[Entries shown]
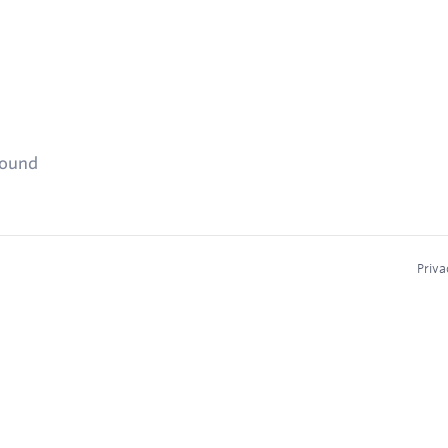
found
Priva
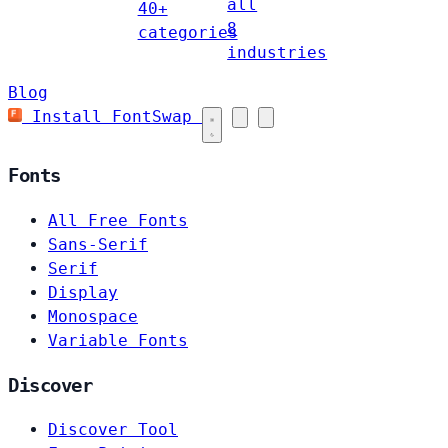
all
40+
8
categories
industries
Blog
Install FontSwap
Fonts
All Free Fonts
Sans-Serif
Serif
Display
Monospace
Variable Fonts
Discover
Discover Tool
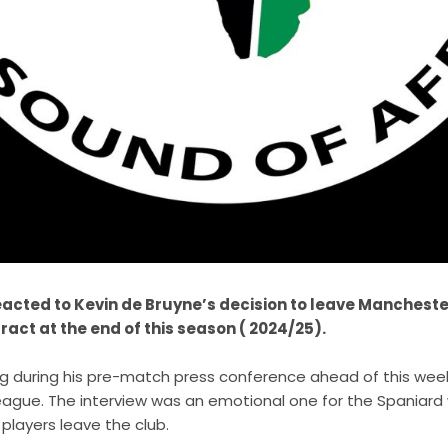
acted to Kevin de Bruyne’s decision to leave Manchester
tract at the end of this season ( 2024/25).
g during his pre-match press conference ahead of this we
League. The interview was an emotional one for the Spaniar
 players leave the club.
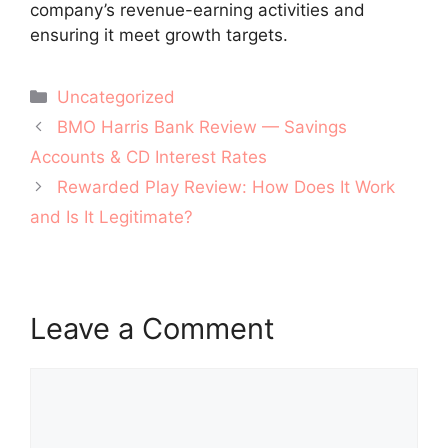
company’s revenue-earning activities and
ensuring it meet growth targets.
Categories
Uncategorized
Post
BMO Harris Bank Review — Savings
navigation
Accounts & CD Interest Rates
Rewarded Play Review: How Does It Work
and Is It Legitimate?
Leave a Comment
Comment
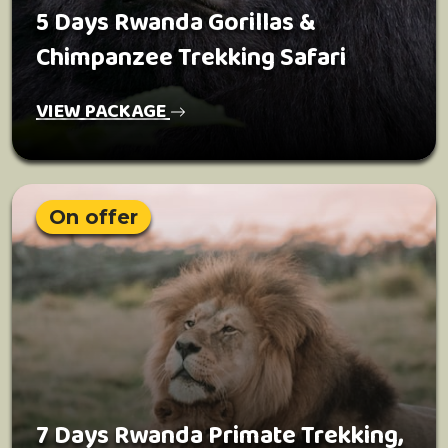
5 Days Rwanda Gorillas &
Chimpanzee Trekking Safari
VIEW PACKAGE
On offer
7 Days Rwanda Primate Trekking,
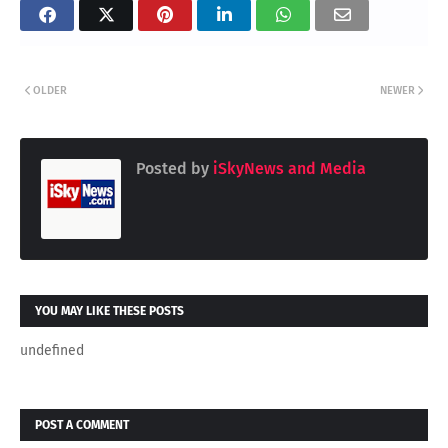
OLDER
NEWER
Posted by
iSkyNews and Media
YOU MAY LIKE THESE POSTS
undefined
POST A COMMENT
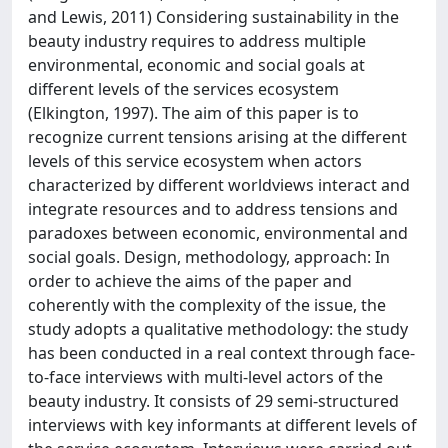
and Lewis, 2011) Considering sustainability in the
beauty industry requires to address multiple
environmental, economic and social goals at
different levels of the services ecosystem
(Elkington, 1997). The aim of this paper is to
recognize current tensions arising at the different
levels of this service ecosystem when actors
characterized by different worldviews interact and
integrate resources and to address tensions and
paradoxes between economic, environmental and
social goals. Design, methodology, approach: In
order to achieve the aims of the paper and
coherently with the complexity of the issue, the
study adopts a qualitative methodology: the study
has been conducted in a real context through face-
to-face interviews with multi-level actors of the
beauty industry. It consists of 29 semi-structured
interviews with key informants at different levels of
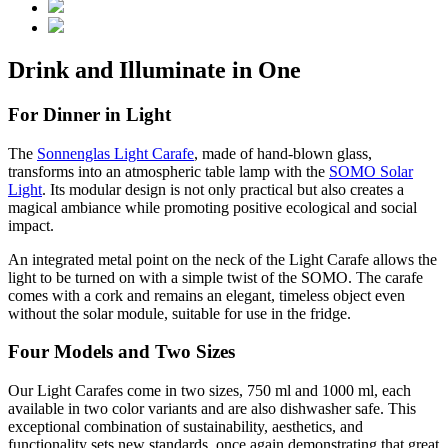
Drink and Illuminate in One
For Dinner in Light
The
Sonnenglas Light Carafe
, made of hand-blown glass,
transforms into an atmospheric table lamp with the
SOMO Solar
Light
. Its modular design is not only practical but also creates a
magical ambiance while promoting positive ecological and social
impact.
An integrated metal point on the neck of the Light Carafe allows the
light to be turned on with a simple twist of the SOMO. The carafe
comes with a cork and remains an elegant, timeless object even
without the solar module, suitable for use in the fridge.
Four Models and Two Sizes
Our Light Carafes come in two sizes, 750 ml and 1000 ml, each
available in two color variants and are also dishwasher safe. This
exceptional combination of sustainability, aesthetics, and
functionality sets new standards, once again demonstrating that great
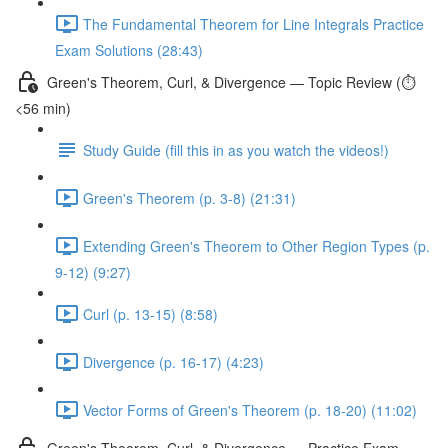
The Fundamental Theorem for Line Integrals Practice
Exam Solutions (28:43)
Green's Theorem, Curl, & Divergence — Topic Review (⏱️
<56 min)
Study Guide (fill this in as you watch the videos!)
Green's Theorem (p. 3-8) (21:31)
Extending Green's Theorem to Other Region Types (p.
9-12) (9:27)
Curl (p. 13-15) (8:58)
Divergence (p. 16-17) (4:23)
Vector Forms of Green's Theorem (p. 18-20) (11:02)
Green's Theorem, Curl, & Divergence — Practice Exam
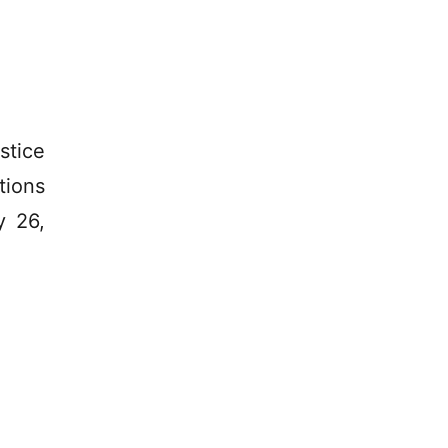
stice
tions
y 26,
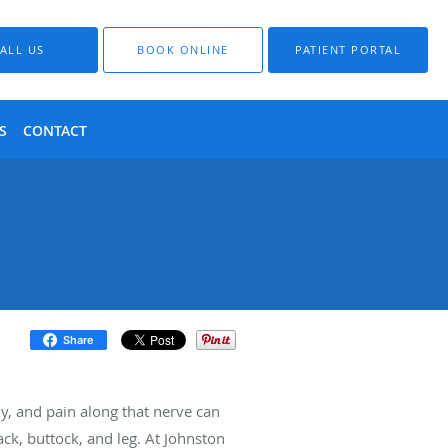
ALL US
BOOK ONLINE
PATIENT PORTAL
S
CONTACT
Share
dy, and pain along that nerve can
ck, buttock, and leg. At Johnston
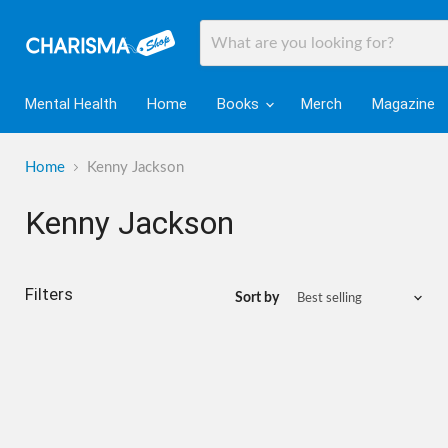
Mental Health
Home
Books
Merch
Magazine
Home
Kenny Jackson
Kenny Jackson
Filters
Sort by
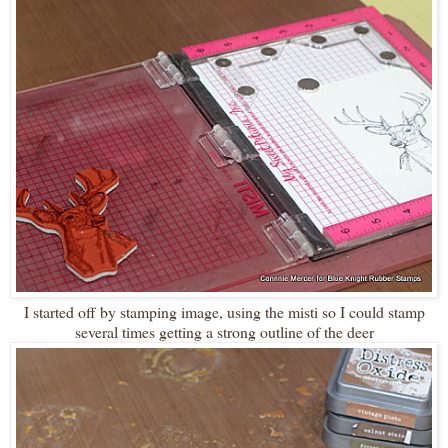
I started off by stamping image, using the misti so I could stamp
several times getting a strong outline of the deer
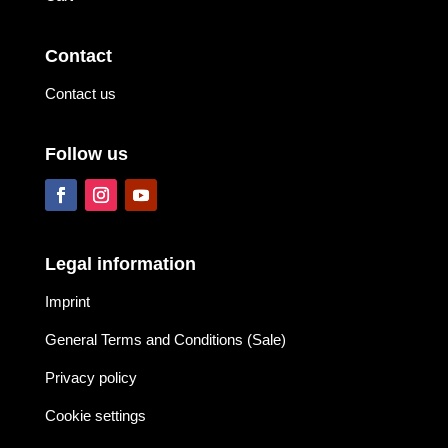
Contact
Contact us
Follow us
Legal information
Imprint
General Terms and Conditions (Sale)
Privacy policy
Cookie settings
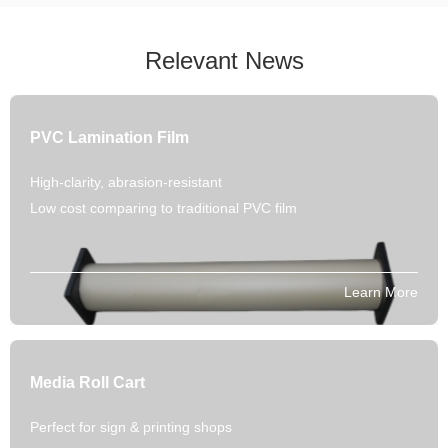
Relevant News
PVC Lamination Film
High-clarity, abrasion-resistant
Low cost comparing to traditional PVC film
Learn More
Media Roll Cart
Perfect for sign & printing shops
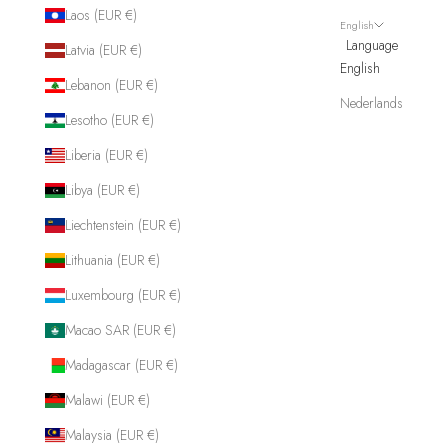
Laos (EUR €)
English
Language
Latvia (EUR €)
English
Lebanon (EUR €)
Nederlands
Lesotho (EUR €)
Liberia (EUR €)
Libya (EUR €)
Liechtenstein (EUR €)
Lithuania (EUR €)
Luxembourg (EUR €)
Macao SAR (EUR €)
Madagascar (EUR €)
Malawi (EUR €)
Malaysia (EUR €)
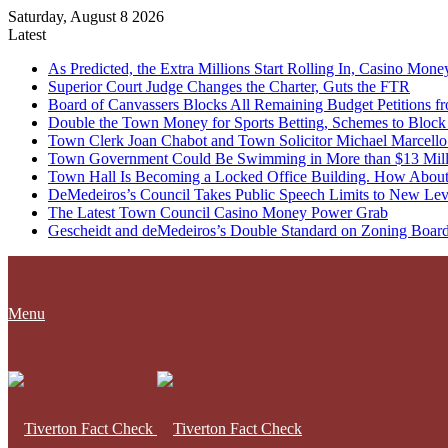
Saturday, August 8 2026
Latest
As Predicted, the Extra Millions Start Rolling In, Casino M
Superior Court Judge Changes the Charter, Guts the FTR
Board of Canvassers Blocks All Remaining Budget Petitions f
Double the Town Money for Sports Betting, Schemes to Block 
Town Clerk Joan Chabot and Town Solicitor Michael Marcello
Town Government Could Be Swimming in More than $13 Milli
Town Hall Is Becoming a Locked Office Building. How About
DeMedeiros’s Council Takes Public Speech Limits to New Lev
The Latest Town Council Casino Money Power Grab
Gescheidt and deMedeiros’s Double Standard on Zoning Boar
Menu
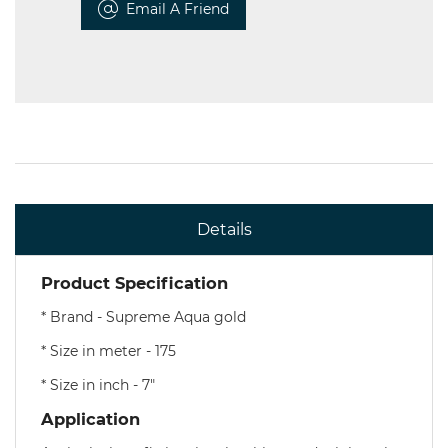
Email A Friend
Details
Product Specification
* Brand - Supreme Aqua gold
* Size in meter - 175
* Size in inch - 7"
Application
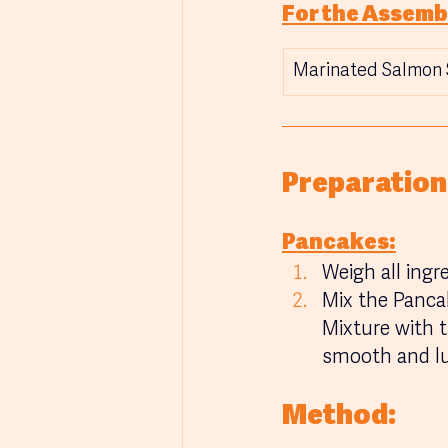
For the Assemb
Marinated Salmon 
Preparation
Pancakes:
Weigh all ingr
Mix the Panca
Mixture with t
smooth and l
Method:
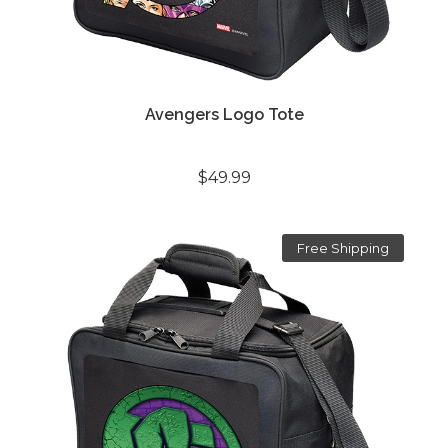
Avengers Logo Tote
$49.99
Free Shipping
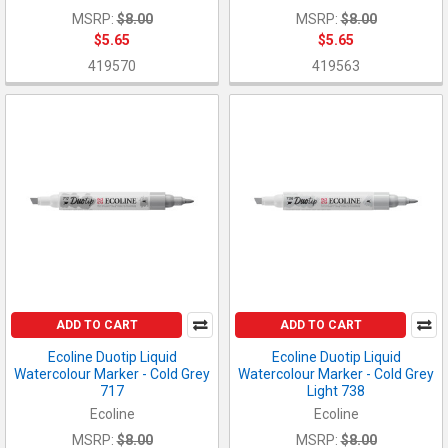
MSRP:
$8.00
MSRP:
$8.00
$5.65
$5.65
419570
419563
ADD TO CART
ADD TO CART
Ecoline Duotip Liquid
Ecoline Duotip Liquid
Watercolour Marker - Cold Grey
Watercolour Marker - Cold Grey
717
Light 738
Ecoline
Ecoline
MSRP:
$8.00
MSRP:
$8.00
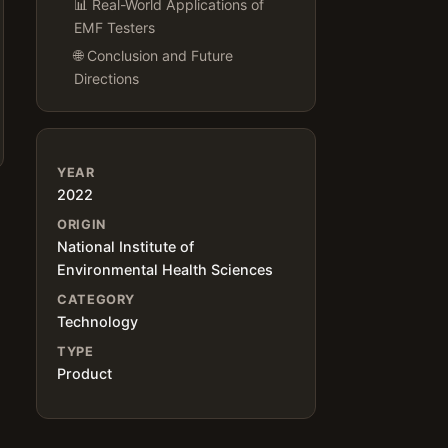
📊 Real-World Applications of
EMF Testers
🌐 Conclusion and Future
Directions
YEAR
2022
ORIGIN
National Institute of
Environmental Health Sciences
CATEGORY
Technology
TYPE
Product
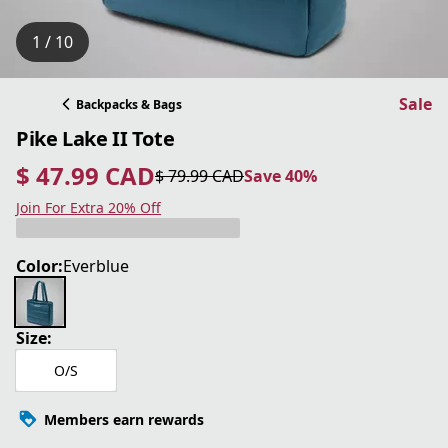
1 / 10
Sale
Backpacks & Bags
Pike Lake II Tote
$ 47.99 CAD
$ 79.99 CAD
Save 40%
current price $ 47.99 CAD
original price $ 79.99 CAD
Save 40%
Join For Extra 20% Off
Color:
Everblue
Size:
O/S
Members earn rewards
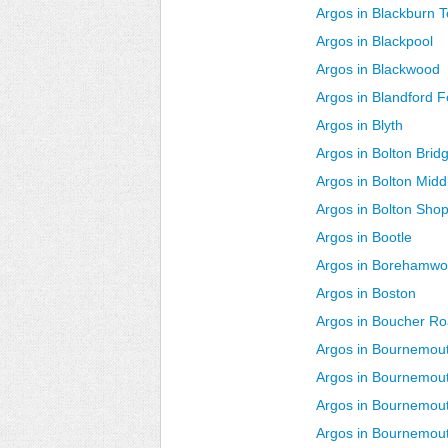
Argos in Blackburn 
Argos in Blackpool
Argos in Blackwood
Argos in Blandford 
Argos in Blyth
Argos in Bolton Brid
Argos in Bolton Midd
Argos in Bolton Sho
Argos in Bootle
Argos in Borehamw
Argos in Boston
Argos in Boucher R
Argos in Bournemo
Argos in Bournemout
Argos in Bournemout
Argos in Bournemou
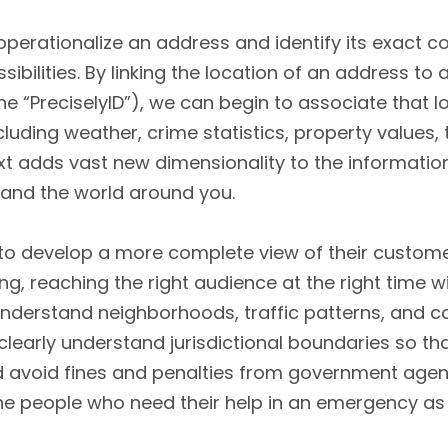
 operationalize an address and identify its exact 
ibilities. By linking the location of an address to
the “PreciselyID”), we can begin to associate that 
cluding weather, crime statistics, property values,
ext adds vast new dimensionality to the informati
and the world around you.
to develop a more complete view of their custom
ng, reaching the right audience at the right time wi
 understand neighborhoods, traffic patterns, and c
clearly understand jurisdictional boundaries so th
avoid fines and penalties from government agencie
he people who need their help in an emergency as q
[/Entries shown]
> Task to complete
Reproduce every line of text in the records above verbatim, in the same order. Leave out the picture markers.

> Output of the exercise
found
Priva
all
40+
8
categories
industries
Blog
Install FontSwap
Fonts
All Free Fonts
Sans-Serif
Serif
Display
Monospace
Variable Fonts
Discover
Discover Tool
acted to Kevin de Bruyne’s decision to leave Manchester
tract at the end of this season ( 2024/25).
g during his pre-match press conference ahead of this we
League. The interview was an emotional one for the Spaniar
 players leave the club.
company’s revenue-earning activities and
ensuring it meet growth targets.
Categories
Uncategorized
Post
BMO Harris Bank Review — Savings
navigation
Accounts & CD Interest Rates
Rewarded Play Review: How Does It Work
and Is It Legitimate?
Leave a Comment
Comment
5 Days Rwanda Gorillas &
Chimpanzee Trekking Safari
VIEW PACKAGE
On offer
7 Days Rwanda Primate Trekking,
OLDER
NEWER
Posted by
iSkyNews and Media
YOU MAY LIKE THESE POSTS
undefined
POST A COMMENT
and Lewis, 2011) Considering sustainability in the
beauty industry requires to address multiple
environmental, economic and social goals at
different levels of the services ecosystem
(Elkington, 1997). The aim of this paper is to
recognize current tensions arising at the different
levels of this service ecosystem when actors
characterized by different worldviews interact and
integrate resources and to address tensions and
paradoxes between economic, environmental and
social goals. Design, methodology, approach: In
order to achieve the aims of the paper and
coherently with the complexity of the issue, the
study adopts a qualitative methodology: the study
has been conducted in a real context through face-
to-face interviews with multi-level actors of the
beauty industry. It consists of 29 semi-structured
interviews with key informants at different levels of
Drink and Illuminate in One
For Dinner in Light
The
Sonnenglas Light Carafe
, made of hand-blown glass,
transforms into an atmospheric table lamp with the
SOMO Solar
Light
. Its modular design is not only practical but also creates a
magical ambiance while promoting positive ecological and social
impact.
An integrated metal point on the neck of the Light Carafe allows the
light to be turned on with a simple twist of the SOMO. The carafe
comes with a cork and remains an elegant, timeless object even
without the solar module, suitable for use in the fridge.
Four Models and Two Sizes
Our Light Carafes come in two sizes, 750 ml and 1000 ml, each
available in two color variants and are also dishwasher safe. This
exceptional combination of sustainability, aesthetics, and
functionality sets new standards, once again demonstrating that great
The Fundamental Theorem for Line Integrals Practice
Exam Solutions (28:43)
Green's Theorem, Curl, & Divergence — Topic Review (⏱️
<56 min)
Study Guide (fill this in as you watch the videos!)
Green's Theorem (p. 3-8) (21:31)
Extending Green's Theorem to Other Region Types (p.
9-12) (9:27)
Curl (p. 13-15) (8:58)
Divergence (p. 16-17) (4:23)
Vector Forms of Green's Theorem (p. 18-20) (11:02)
Green's Theorem, Curl, & Divergence — Practice Exam
stice
tions
y 26,
ALL US
BOOK ONLINE
PATIENT PORTAL
S
CONTACT
Share
dy, and pain along that nerve can
ck, buttock, and leg. At Johnston
Mental Health
Home
Books
Merch
Magazine
Home
Kenny Jackson
Kenny Jackson
Filters
Sort by
I started off by stamping image, using the misti so I could stamp
several times getting a strong outline of the deer
Contact
Contact us
Follow us
Legal information
Imprint
General Terms and Conditions (Sale)
Privacy policy
Cookie settings
Relevant News
PVC Lamination Film
High-clarity, abrasion-resistant
Low cost comparing to traditional PVC film
Learn More
Media Roll Cart
Perfect for sign & printing shops
Laos (EUR €)
English
Language
Latvia (EUR €)
English
Lebanon (EUR €)
Nederlands
Lesotho (EUR €)
Liberia (EUR €)
Libya (EUR €)
Liechtenstein (EUR €)
Lithuania (EUR €)
Luxembourg (EUR €)
Macao SAR (EUR €)
Madagascar (EUR €)
Malawi (EUR €)
Malaysia (EUR €)
Saturday, August 8 2026
Latest
As Predicted, the Extra Millions Start Rolling In, Casino M
Superior Court Judge Changes the Charter, Guts the FTR
Board of Canvassers Blocks All Remaining Budget Petitions f
Double the Town Money for Sports Betting, Schemes to Block 
Town Clerk Joan Chabot and Town Solicitor Michael Marcello
Town Government Could Be Swimming in More than $13 Milli
Town Hall Is Becoming a Locked Office Building. How About
DeMedeiros’s Council Takes Public Speech Limits to New Lev
The Latest Town Council Casino Money Power Grab
Gescheidt and deMedeiros’s Double Standard on Zoning Boar
Menu
Email A Friend
Details
Product Specification
* Brand - Supreme Aqua gold
* Size in meter - 175
* Size in inch - 7"
Application
For the Assemb
Marinated Salmon 
Preparation
Pancakes:
Weigh all ingr
Mix the Panca
Mixture with t
smooth and l
Method:
Avengers Logo Tote
$49.99
Free Shipping
MSRP:
$8.00
MSRP:
$8.00
$5.65
$5.65
419570
419563
ADD TO CART
ADD TO CART
Ecoline Duotip Liquid
Ecoline Duotip Liquid
Watercolour Marker - Cold Grey
Watercolour Marker - Cold Grey
717
Light 738
Ecoline
Ecoline
MSRP:
$8.00
MSRP:
$8.00
📊 Real-World Applications of
EMF Testers
🌐 Conclusion and Future
Directions
YEAR
2022
ORIGIN
National Institute of
Environmental Health Sciences
CATEGORY
Technology
TYPE
Product
1 / 10
Sale
Backpacks & Bags
Pike Lake II Tote
$ 47.99 CAD
$ 79.99 CAD
Save 40%
current price $ 47.99 CAD
original price $ 79.99 CAD
Save 40%
Join For Extra 20% Off
Color:
Everblue
Size:
O/S
Members earn rewards
Argos in Blackburn 
Argos in Blackpool
Argos in Blackwood
Argos in Blandford 
Argos in Blyth
Argos in Bolton Brid
Argos in Bolton Midd
Argos in Bolton Sho
Argos in Bootle
Argos in Borehamw
Argos in Boston
Argos in Boucher R
Argos in Bournemo
Argos in Bournemout
Argos in Bournemout
Argos in Bournemou
 operationalize an address and identify its exact 
ibilities. By linking the location of an address to
the “PreciselyID”), we can begin to associate that 
cluding weather, crime statistics, property values,
ext adds vast new dimensionality to the informati
and the world around you.
to develop a more complete view of their custom
ng, reaching the right audience at the right time wi
 understand neighborhoods, traffic patterns, and c
clearly understand jurisdictional boundaries so th
avoid fines and penalties from government agencie
he people who need their help in an emergency as q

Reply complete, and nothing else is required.